Leveraging conformal prediction to annotate enzyme function space with limited false positives
Fig 5
Application of FDR control for the EC number prediction of low-sequence-identity proteins.
(A) CPEC was evaluated on difficult test proteins ([0, 30%) sequence identity to the training data). For FDR tolerance from 0.05 to 0.5, the total number of correct predictions, precision averaged over samples, and the normalized discounted cumulative gain was reported under five different seeds for splitting calibration data. Note that the upper bound of correct predictions, i.e. the ground truth labels, is 777. As a comparison, DeepFRI successfully made 307 predictions, with a sample-averaged precision of 0.8911 and an nDCG score of 0.5023. (B) An example of the prediction sets generated by CPEC for Gag-Pol polyprotein (UniProt ID: P04584; PDB ID: 3F9K), along with the prediction set from DeepFRI. CPEC used the chain A of the PDB structure as input.
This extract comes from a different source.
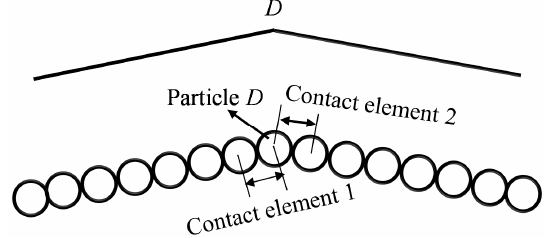
Figure 2. MDEM (Member Discrete Element Method) model of a simple steel frame. Appl. Sci. 2017 , 7 , 714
The prediction sets were generated under FDR tolerance α = 0.25, 0.3, 0.35. The sequence of this protein has [0, 30%) sequence identity to the training set and, therefore, can be viewed as a challenging sample. Incorrect EC number predictions are colored gray. (C) Boxplots showing the FDR@1st-hit metric, defined as the smallest FDR tolerance α at which CPEC made the first correct prediction for each protein. The evaluation was performed on five groups of test proteins, stratified based on their sequence identities to the training set.